> SOURCE EXTRACT:
•••

Amazon’s 10-year-old study showed that every 100ms of latency cost them 1 percent in sales. Fast forward and Akamai’s study showed the same 100ms delay was now hurting conversion rates by as much as 7 percent. Over the last decade, consumers have become more and more sensitive to wait times.

While much of today’s marketing technologies leverage modern advances in cloud computing, many of the technologies powering digital properties (for example, web and mobile sites) still use the prior generation of server-based technologies.

In this post, I will detail how to modernize your digital technology stack to optimize customer experiences for speed, and ultimately improve performance for your brand.

Crownpeak is an AWS Partner Network (APN) Advanced Technology Partner with the AWS Digital Customer Experience Competency. We deliver elastically scalable and performance-centric digital experiences across our customer base, deployed from the Digital Experience Management (DXM) CMS platform.

Why Decoupled CMS for Today’s Customer?

The cornerstone of today’s digital experiences is content. These experiences are often managed by a content management solution (CMS) that publishes to a delivery environment where it’s then served to a consumer.

•••

> Extracted data entries:
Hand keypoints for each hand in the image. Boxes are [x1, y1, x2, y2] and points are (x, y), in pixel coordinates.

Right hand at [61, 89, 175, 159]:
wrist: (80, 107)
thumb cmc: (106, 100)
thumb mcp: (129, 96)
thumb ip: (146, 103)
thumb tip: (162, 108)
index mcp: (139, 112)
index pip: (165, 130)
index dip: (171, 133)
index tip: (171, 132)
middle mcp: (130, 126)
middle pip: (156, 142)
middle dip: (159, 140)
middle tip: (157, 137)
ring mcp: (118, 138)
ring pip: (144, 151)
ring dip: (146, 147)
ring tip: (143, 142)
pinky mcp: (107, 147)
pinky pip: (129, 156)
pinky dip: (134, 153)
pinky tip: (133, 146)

•••

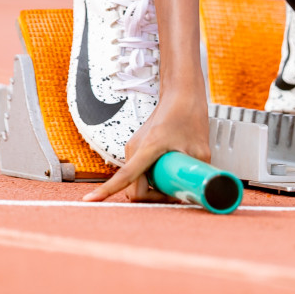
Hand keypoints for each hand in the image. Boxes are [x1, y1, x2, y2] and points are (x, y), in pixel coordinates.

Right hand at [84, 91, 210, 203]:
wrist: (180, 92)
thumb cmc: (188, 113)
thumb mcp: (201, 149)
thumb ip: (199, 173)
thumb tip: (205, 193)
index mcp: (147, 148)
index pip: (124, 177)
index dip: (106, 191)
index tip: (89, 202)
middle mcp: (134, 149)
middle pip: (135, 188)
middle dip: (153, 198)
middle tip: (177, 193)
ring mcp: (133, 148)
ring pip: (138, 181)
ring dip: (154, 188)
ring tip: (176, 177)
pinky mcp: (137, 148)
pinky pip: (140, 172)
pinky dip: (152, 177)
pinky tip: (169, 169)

•••

> TASKS TO CARRY OUT:
a - Reproduce the site speed excerpt word for word, starting at "In this post, I" and running down to "for Today’s Customer?".
b - Summarize the site speed excerpt in two sentences.
The records play no part in this work.

> ANSWERS:
a -
In this post, I will detail how to modernize your digital technology stack to optimize customer experiences for speed, and ultimately improve performance for your brand.

Crownpeak is an AWS Partner Network (APN) Advanced Technology Partner with the AWS Digital Customer Experience Competency. We deliver elastically scalable and performance-centric digital experiences across our customer base, deployed from the Digital Experience Management (DXM) CMS platform.

Why Decoupled CMS for Today’s Customer?

b - Studies from Amazon and Akamai show that a 100ms delay has cut sales by 1 percent and conversion rates by as much as 7 percent, and consumers have become more sensitive to wait times, yet many technologies behind web and mobile sites still use older server-based technologies. The post comes from Crownpeak, an AWS Advanced Technology Partner with the DXM CMS platform, and it sets out to explain how to modernize a digital technology stack for speed, noting that content is the cornerstone of digital experiences and is often managed by a CMS that publishes to a delivery environment.